Neural Approach for Named Entity Recognition

The work presents the results of bidirectional long short term memory (BiLSTM) neural network with conditional random fields (CRF) architecture for named entity recognition (NER) problem solving. NER is one of the natural language processing (NLP) tasks. The NER solution allows to recognize and identify specific entities that are relevant for searching in particular data domain. The generalized NER algorithm and neural approach for NER with BiLSTM-CRF model are presented. The use of CRF is responsible for prediction the appearance of searched named entities and improves the recognition quality indicators. The result of the neural network processing is input text information with recognized and designated named entities.
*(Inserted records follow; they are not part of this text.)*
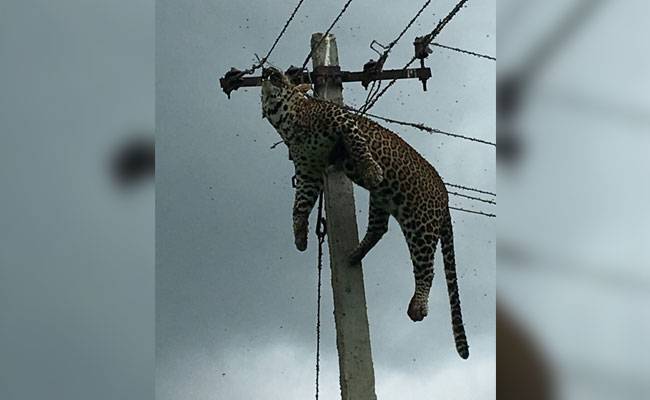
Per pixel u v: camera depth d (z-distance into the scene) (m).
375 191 12.98
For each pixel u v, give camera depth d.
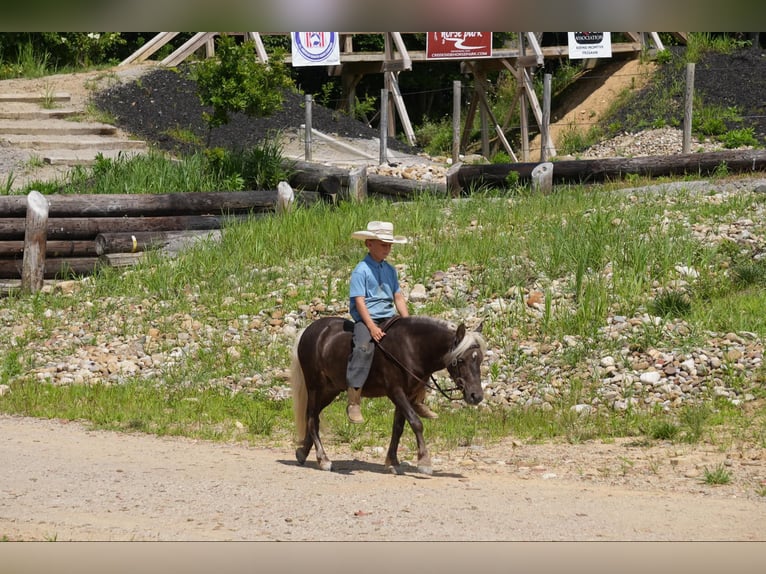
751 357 13.38
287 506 7.91
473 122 40.25
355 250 19.39
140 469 9.58
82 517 7.34
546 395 13.29
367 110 39.88
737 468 9.73
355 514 7.59
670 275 16.30
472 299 16.41
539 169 23.09
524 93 35.34
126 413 13.14
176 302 17.80
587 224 18.59
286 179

It is proposed to use weakly structured resume text information to conduct experiments with BiLSTM-CRF model for named entities recognition. Ten types of named entities are chosen for neural network processing, such as: person, date, location, organization, etc. Own created corpus of resume documents marked manually was used as a data set for BiLSTM-CRF neural model training, validation and testing. Analysis of the adequacy of the proposed approach was carried out using precision, recall and balanced measure F1 metrics. The average recognition values on the testing set were: precision 79,06%, recall 71,51% and F1 75,09%. The best recognition scores were obtained for named entity “date”: precision 92,12%, recall 81,60%, F1 86,54%. The developed neural model and software have practical value for solving problem of resume summarizing and ranking candidates for work as they can be used to form an array of incoming data.

[1]  Jinqiao Shi,et al.  Character-based BiLSTM-CRF Incorporating POS and Dictionaries for Chinese Opinion Target Extraction , 2018, ACML.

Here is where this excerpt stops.